Analogamente, as usinas elétricas se caracterizam por múltiplos atributos. O mais comum é a máxima capacidade instantânea de produzir eletricidade, chamada de potência e medida em megawatt (MW).

Assim como os carros não se deslocam sempre à velocidade máxima, as usinas também não operam à capacidade máxima. Interessa saber quanta energia conseguem produzir num intervalo de tempo, em geral um ano, medida em MWh/ano ou, equivalentemente, em MWmed. Uma usina de 100 MW que produza em média 40% dessa potência ("fator de capacidade" igual a 40%) "vale" energeticamente 40 MWmed. Esse e outros atributos, como a flexibilidade (assunto para outra coluna), também são importantes.

Barragem da usina de Balbina (AM) - Eletrobras/Divulgação

Há diversas razões para uma usina não funcionar 100% do tempo à plena potência, mas a principal é a falta de "combustível". O "combustível" de uma usina solar é a radiação solar, que varia durante o dia e é zero à noite. O fator de capacidade no ensolarado Brasil chega a 20%.

O "combustível" de uma usina eólica é a velocidade do vento, altamente variável. Nos locais favoráveis, o fator de capacidade é cerca de 50%.

Nas hidroelétricas, o combustível é a água dos rios, que segue o padrão das chuvas, e o fator de capacidade é da ordem de 60%. Portanto, uma hidroelétrica produz tipicamente três vezes a energia de uma solar de mesma potência em cada ano.

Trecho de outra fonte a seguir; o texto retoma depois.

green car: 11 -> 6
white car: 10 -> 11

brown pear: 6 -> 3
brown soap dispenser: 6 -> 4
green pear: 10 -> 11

Há outras diferenças: a solar e a eólica não são despacháveis, porque não estão sempre prontas para produzir a eletricidade quando necessário, já que dependem de o sol brilhar ou de o vento soprar, embora sejam mais baratas em termos de R$/MWh. Ao contrário, as hidroelétricas com reservatórios são despacháveis, isto é, conseguem atender às flutuações da demanda. Há outras categorias, como as nucleares e as térmicas convencionais, que queimam combustíveis fósseis ou biomassa.

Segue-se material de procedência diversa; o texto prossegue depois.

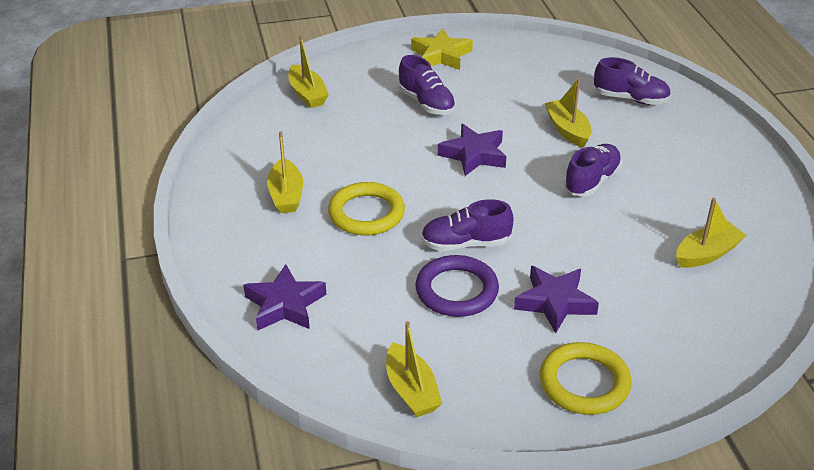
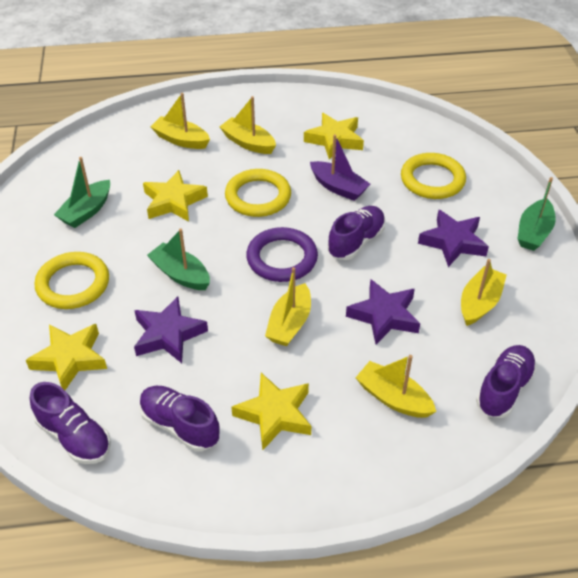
green boat: 0 -> 3
purple boat: 0 -> 1
yellow ring: 2 -> 3
yellow star: 1 -> 4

Usina termelétrica Jaguatirica 2, perto de Boa Vista (RR) - Lalo de Almeida/Folhapress

Não é preciso esticar a explicação para concluir, primeiro, que não se podem comparar usinas com diferentes atributos medindo apenas a potência em MW. Segundo, que o parque gerador deve ser formado por uma mistura de fontes energéticas com os atributos necessários para alcançar três objetivos: segurança energética, baixo custo e controle da emissão de gases de efeito estufa.

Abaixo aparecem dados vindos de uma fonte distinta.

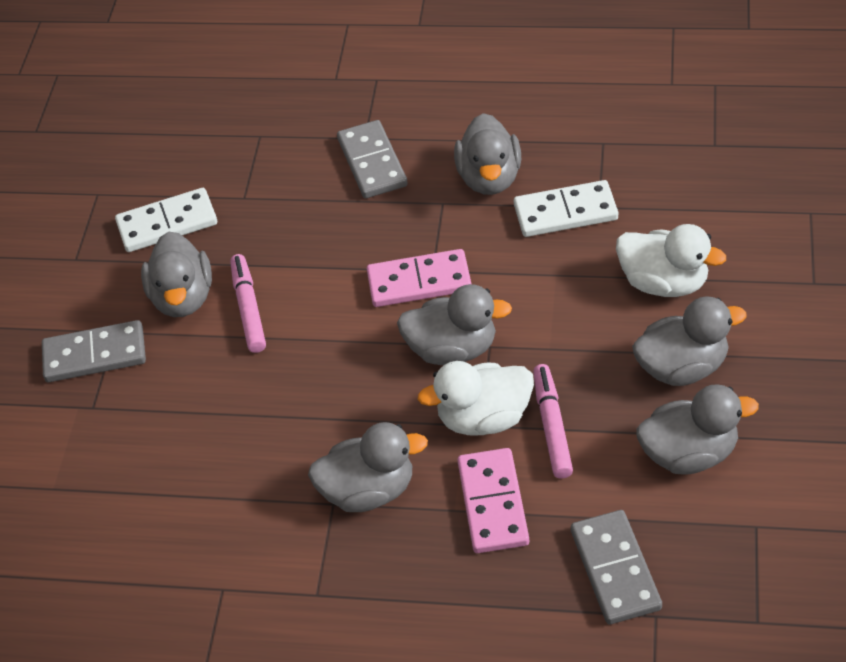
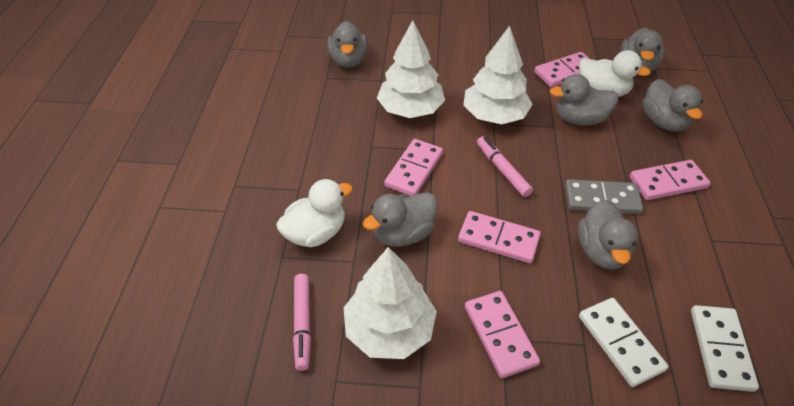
grey domino: 3 -> 1
pink domino: 2 -> 5
white tree: 0 -> 3

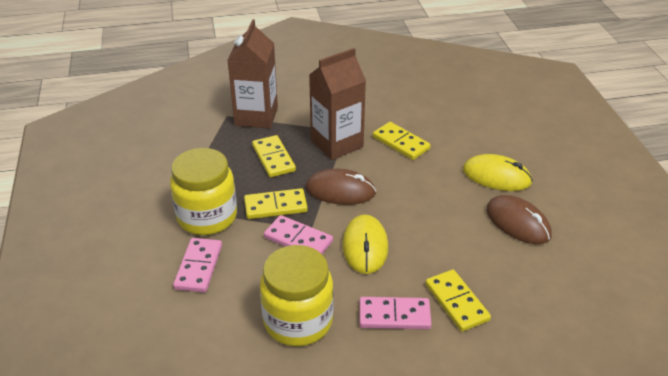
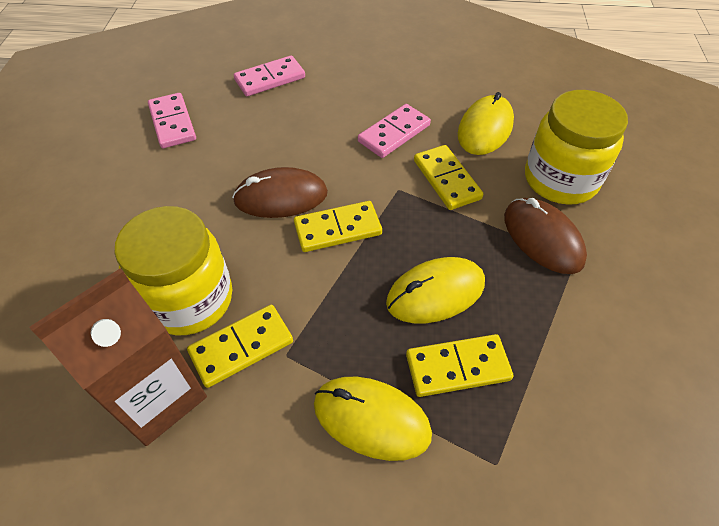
brown carton: 2 -> 1
yellow mouse: 2 -> 3

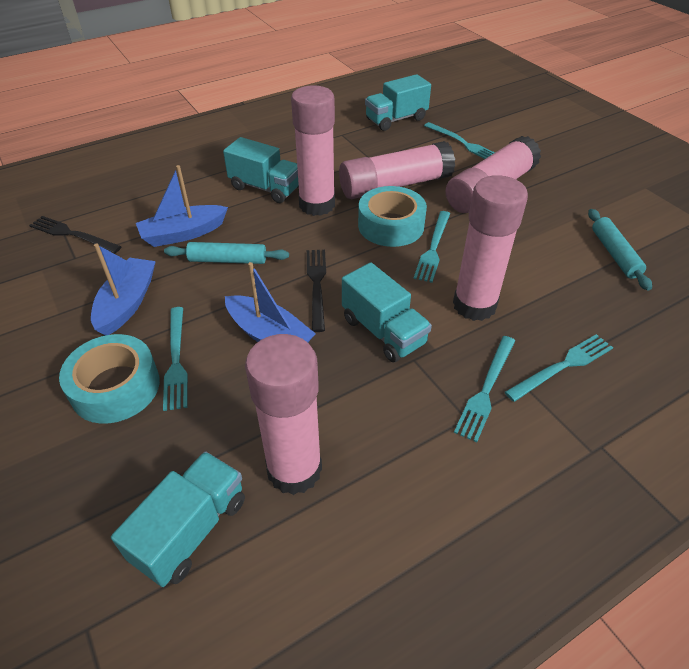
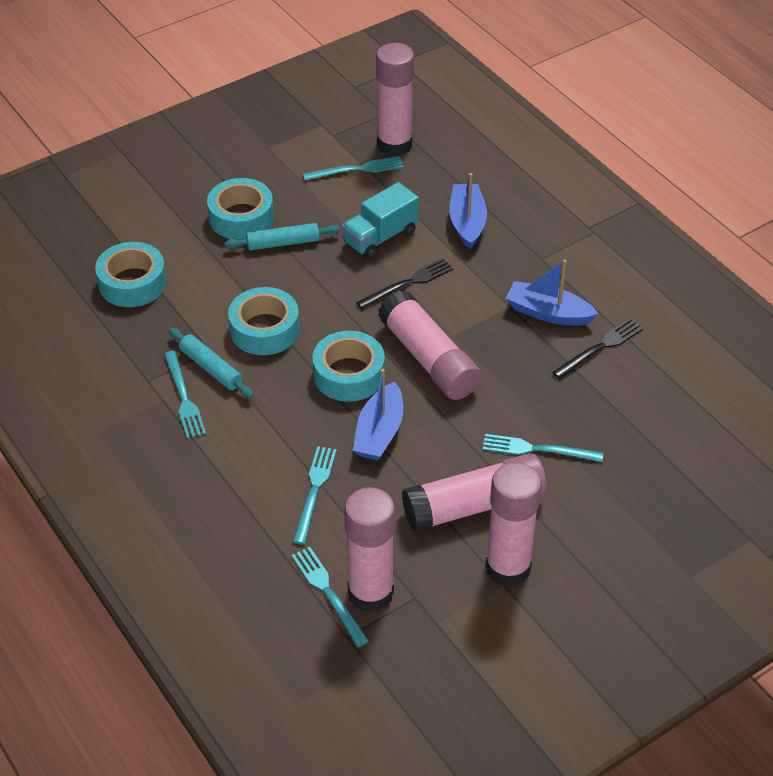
turquoise tape: 2 -> 4
turquoise truck: 4 -> 1

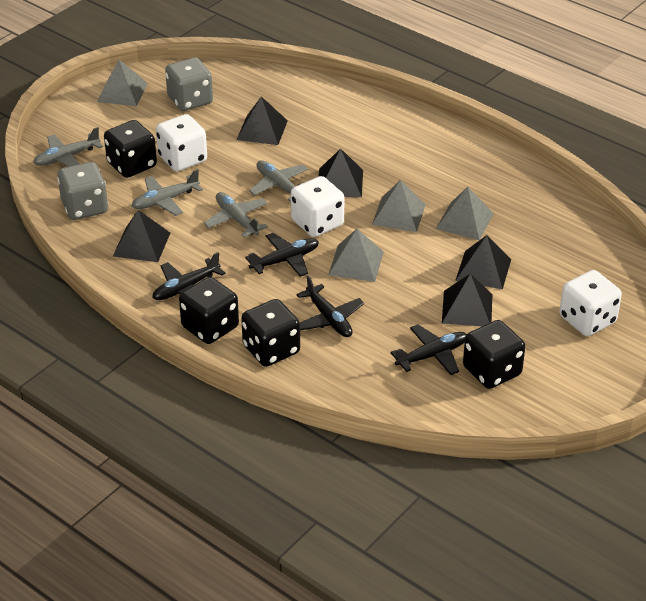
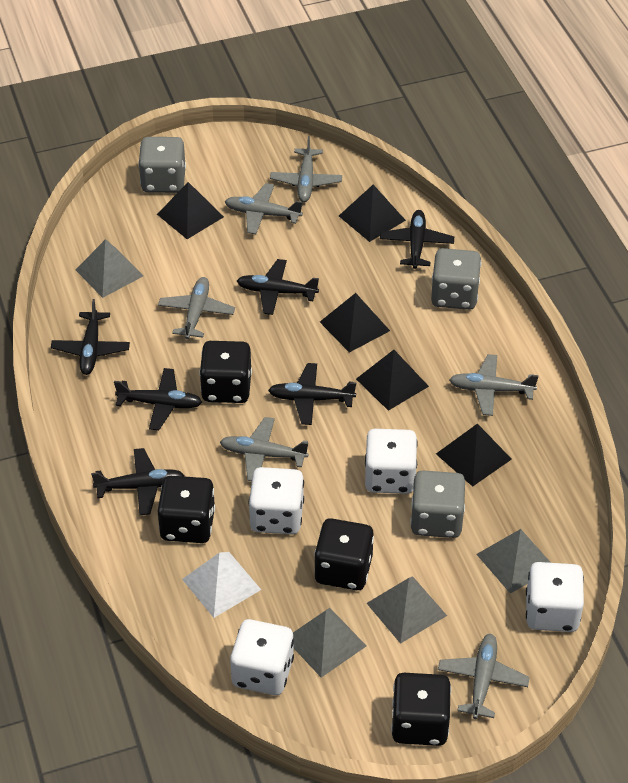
black plane: 4 -> 6
grey dice: 2 -> 3
grey plane: 4 -> 6
white dice: 3 -> 4
white pyramid: 0 -> 1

O Brasil tem agências públicas capazes de organizar processos competitivos para formar uma matriz elétrica com essas características. Porém, esse patrimônio institucional tem sido erodido pela atuação conjunta de lobbies e congressistas que têm logrado a aprovação de leis que forçam a adoção da fonte A ou B com base em raciocínios simplistas do tipo "é preciso ancorar a interiorização do gás natural" ou "a fonte A é a mais limpa e barata".

Parque eólico da Casa dos Ventos no Nordeste - Casa dos Ventos/Divulgação

Devido a essa ação não sistêmica, temos hoje um parque gerador desequilibrado. Há sobra de energia, mas a conta de luz de 99% dos consumidores fica cada vez mais cara.

Pode piorar. A Câmara dos Deputados acrescentou diversos "jabutis" ao projeto de lei sobre usinas eólicas offshore, que na versão original não era polêmico, para viabilizar a construção de usinas desnecessárias ao atendimento energético. Há até previsão de produção compulsória de eletricidade a partir de fontes fósseis, mesmo quando houver excesso de energia renovável!

Os "jabutis", se aprovados, custarão R$ 25 bilhões ao ano (até 2050) e aumentarão a conta de luz em 11%. O Senado tem a obrigação de barrar essa barbaridade.